REQUIRED WORK:
From start to end, print the entire listing below exactly.
:::
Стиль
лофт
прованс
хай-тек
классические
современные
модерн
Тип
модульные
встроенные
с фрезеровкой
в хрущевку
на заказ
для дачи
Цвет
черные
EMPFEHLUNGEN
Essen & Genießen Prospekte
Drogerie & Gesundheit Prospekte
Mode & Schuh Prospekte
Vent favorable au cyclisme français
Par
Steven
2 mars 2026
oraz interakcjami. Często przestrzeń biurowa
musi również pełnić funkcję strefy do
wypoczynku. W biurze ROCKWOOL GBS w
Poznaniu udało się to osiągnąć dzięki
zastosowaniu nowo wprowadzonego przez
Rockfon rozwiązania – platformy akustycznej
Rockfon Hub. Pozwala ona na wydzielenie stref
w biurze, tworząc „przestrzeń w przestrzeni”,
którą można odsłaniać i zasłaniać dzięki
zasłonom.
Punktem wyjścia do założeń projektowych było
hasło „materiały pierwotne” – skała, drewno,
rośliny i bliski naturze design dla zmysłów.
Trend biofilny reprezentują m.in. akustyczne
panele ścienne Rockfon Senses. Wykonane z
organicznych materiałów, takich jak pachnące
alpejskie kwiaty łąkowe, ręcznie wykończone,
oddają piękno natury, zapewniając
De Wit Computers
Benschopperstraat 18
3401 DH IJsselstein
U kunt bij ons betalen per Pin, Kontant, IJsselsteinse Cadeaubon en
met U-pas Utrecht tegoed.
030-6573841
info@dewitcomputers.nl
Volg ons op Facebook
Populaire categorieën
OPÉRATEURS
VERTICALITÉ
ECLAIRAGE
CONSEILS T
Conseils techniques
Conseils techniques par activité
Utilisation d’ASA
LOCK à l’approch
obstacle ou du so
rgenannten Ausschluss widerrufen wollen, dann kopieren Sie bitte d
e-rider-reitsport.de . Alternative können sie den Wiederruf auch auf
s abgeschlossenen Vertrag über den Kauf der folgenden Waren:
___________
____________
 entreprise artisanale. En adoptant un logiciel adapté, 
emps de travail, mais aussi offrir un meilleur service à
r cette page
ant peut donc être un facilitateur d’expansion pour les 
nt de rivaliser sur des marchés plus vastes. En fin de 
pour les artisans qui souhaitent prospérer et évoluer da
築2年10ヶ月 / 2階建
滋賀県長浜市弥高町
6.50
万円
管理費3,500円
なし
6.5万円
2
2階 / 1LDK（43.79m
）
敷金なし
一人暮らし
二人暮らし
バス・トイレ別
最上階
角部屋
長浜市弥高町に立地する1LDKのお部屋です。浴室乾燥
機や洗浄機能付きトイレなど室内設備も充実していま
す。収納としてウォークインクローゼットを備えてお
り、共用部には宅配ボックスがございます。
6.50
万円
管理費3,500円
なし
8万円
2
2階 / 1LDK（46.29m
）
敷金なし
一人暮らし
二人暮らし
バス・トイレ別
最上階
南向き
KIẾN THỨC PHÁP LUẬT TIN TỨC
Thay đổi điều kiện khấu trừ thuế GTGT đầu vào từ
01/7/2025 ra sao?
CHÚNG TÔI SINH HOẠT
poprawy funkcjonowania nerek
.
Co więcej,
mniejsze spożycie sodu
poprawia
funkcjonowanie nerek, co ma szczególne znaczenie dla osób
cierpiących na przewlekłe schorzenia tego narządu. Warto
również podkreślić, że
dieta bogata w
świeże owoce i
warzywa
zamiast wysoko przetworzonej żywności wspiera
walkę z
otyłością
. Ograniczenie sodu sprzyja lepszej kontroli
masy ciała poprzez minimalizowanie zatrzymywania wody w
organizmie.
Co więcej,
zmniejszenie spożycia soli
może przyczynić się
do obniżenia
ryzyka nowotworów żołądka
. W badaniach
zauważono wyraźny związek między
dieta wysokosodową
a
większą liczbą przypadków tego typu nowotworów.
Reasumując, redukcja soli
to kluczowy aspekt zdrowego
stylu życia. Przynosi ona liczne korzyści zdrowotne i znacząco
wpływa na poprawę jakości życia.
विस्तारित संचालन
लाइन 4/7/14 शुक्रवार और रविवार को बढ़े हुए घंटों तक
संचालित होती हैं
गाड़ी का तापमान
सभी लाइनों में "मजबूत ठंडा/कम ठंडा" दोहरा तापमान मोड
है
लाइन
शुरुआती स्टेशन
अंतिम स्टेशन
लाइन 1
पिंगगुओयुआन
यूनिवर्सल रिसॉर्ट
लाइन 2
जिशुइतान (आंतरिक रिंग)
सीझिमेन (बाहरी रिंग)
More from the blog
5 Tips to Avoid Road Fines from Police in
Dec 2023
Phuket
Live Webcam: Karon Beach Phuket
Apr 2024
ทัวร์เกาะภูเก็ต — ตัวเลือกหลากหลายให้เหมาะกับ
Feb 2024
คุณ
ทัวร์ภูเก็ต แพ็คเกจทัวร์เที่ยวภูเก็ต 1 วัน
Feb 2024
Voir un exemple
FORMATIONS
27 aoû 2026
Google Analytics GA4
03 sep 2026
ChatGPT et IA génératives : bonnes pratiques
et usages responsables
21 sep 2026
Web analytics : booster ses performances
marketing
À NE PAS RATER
:::
EXERCISE RESULT:
Стиль
лофт
прованс
хай-тек
классические
современные
модерн
Тип
модульные
встроенные
с фрезеровкой
в хрущевку
на заказ
для дачи
Цвет
черные
EMPFEHLUNGEN
Essen & Genießen Prospekte
Drogerie & Gesundheit Prospekte
Mode & Schuh Prospekte
Vent favorable au cyclisme français
Par
Steven
2 mars 2026
oraz interakcjami. Często przestrzeń biurowa
musi również pełnić funkcję strefy do
wypoczynku. W biurze ROCKWOOL GBS w
Poznaniu udało się to osiągnąć dzięki
zastosowaniu nowo wprowadzonego przez
Rockfon rozwiązania – platformy akustycznej
Rockfon Hub. Pozwala ona na wydzielenie stref
w biurze, tworząc „przestrzeń w przestrzeni”,
którą można odsłaniać i zasłaniać dzięki
zasłonom.
Punktem wyjścia do założeń projektowych było
hasło „materiały pierwotne” – skała, drewno,
rośliny i bliski naturze design dla zmysłów.
Trend biofilny reprezentują m.in. akustyczne
panele ścienne Rockfon Senses. Wykonane z
organicznych materiałów, takich jak pachnące
alpejskie kwiaty łąkowe, ręcznie wykończone,
oddają piękno natury, zapewniając
De Wit Computers
Benschopperstraat 18
3401 DH IJsselstein
U kunt bij ons betalen per Pin, Kontant, IJsselsteinse Cadeaubon en
met U-pas Utrecht tegoed.
030-6573841
info@dewitcomputers.nl
Volg ons op Facebook
Populaire categorieën
OPÉRATEURS
VERTICALITÉ
ECLAIRAGE
CONSEILS T
Conseils techniques
Conseils techniques par activité
Utilisation d’ASA
LOCK à l’approch
obstacle ou du so
rgenannten Ausschluss widerrufen wollen, dann kopieren Sie bitte d
e-rider-reitsport.de . Alternative können sie den Wiederruf auch auf
s abgeschlossenen Vertrag über den Kauf der folgenden Waren:
___________
____________
 entreprise artisanale. En adoptant un logiciel adapté, 
emps de travail, mais aussi offrir un meilleur service à
r cette page
ant peut donc être un facilitateur d’expansion pour les 
nt de rivaliser sur des marchés plus vastes. En fin de 
pour les artisans qui souhaitent prospérer et évoluer da
築2年10ヶ月 / 2階建
滋賀県長浜市弥高町
6.50
万円
管理費3,500円
なし
6.5万円
2
2階 / 1LDK（43.79m
）
敷金なし
一人暮らし
二人暮らし
バス・トイレ別
最上階
角部屋
長浜市弥高町に立地する1LDKのお部屋です。浴室乾燥
機や洗浄機能付きトイレなど室内設備も充実していま
す。収納としてウォークインクローゼットを備えてお
り、共用部には宅配ボックスがございます。
6.50
万円
管理費3,500円
なし
8万円
2
2階 / 1LDK（46.29m
）
敷金なし
一人暮らし
二人暮らし
バス・トイレ別
最上階
南向き
KIẾN THỨC PHÁP LUẬT TIN TỨC
Thay đổi điều kiện khấu trừ thuế GTGT đầu vào từ
01/7/2025 ra sao?
CHÚNG TÔI SINH HOẠT
poprawy funkcjonowania nerek
.
Co więcej,
mniejsze spożycie sodu
poprawia
funkcjonowanie nerek, co ma szczególne znaczenie dla osób
cierpiących na przewlekłe schorzenia tego narządu. Warto
również podkreślić, że
dieta bogata w
świeże owoce i
warzywa
zamiast wysoko przetworzonej żywności wspiera
walkę z
otyłością
. Ograniczenie sodu sprzyja lepszej kontroli
masy ciała poprzez minimalizowanie zatrzymywania wody w
organizmie.
Co więcej,
zmniejszenie spożycia soli
może przyczynić się
do obniżenia
ryzyka nowotworów żołądka
. W badaniach
zauważono wyraźny związek między
dieta wysokosodową
a
większą liczbą przypadków tego typu nowotworów.
Reasumując, redukcja soli
to kluczowy aspekt zdrowego
stylu życia. Przynosi ona liczne korzyści zdrowotne i znacząco
wpływa na poprawę jakości życia.
विस्तारित संचालन
लाइन 4/7/14 शुक्रवार और रविवार को बढ़े हुए घंटों तक
संचालित होती हैं
गाड़ी का तापमान
सभी लाइनों में "मजबूत ठंडा/कम ठंडा" दोहरा तापमान मोड
है
लाइन
शुरुआती स्टेशन
अंतिम स्टेशन
लाइन 1
पिंगगुओयुआन
यूनिवर्सल रिसॉर्ट
लाइन 2
जिशुइतान (आंतरिक रिंग)
सीझिमेन (बाहरी रिंग)
More from the blog
5 Tips to Avoid Road Fines from Police in
Dec 2023
Phuket
Live Webcam: Karon Beach Phuket
Apr 2024
ทัวร์เกาะภูเก็ต — ตัวเลือกหลากหลายให้เหมาะกับ
Feb 2024
คุณ
ทัวร์ภูเก็ต แพ็คเกจทัวร์เที่ยวภูเก็ต 1 วัน
Feb 2024
Voir un exemple
FORMATIONS
27 aoû 2026
Google Analytics GA4
03 sep 2026
ChatGPT et IA génératives : bonnes pratiques
et usages responsables
21 sep 2026
Web analytics : booster ses performances
marketing
À NE PAS RATER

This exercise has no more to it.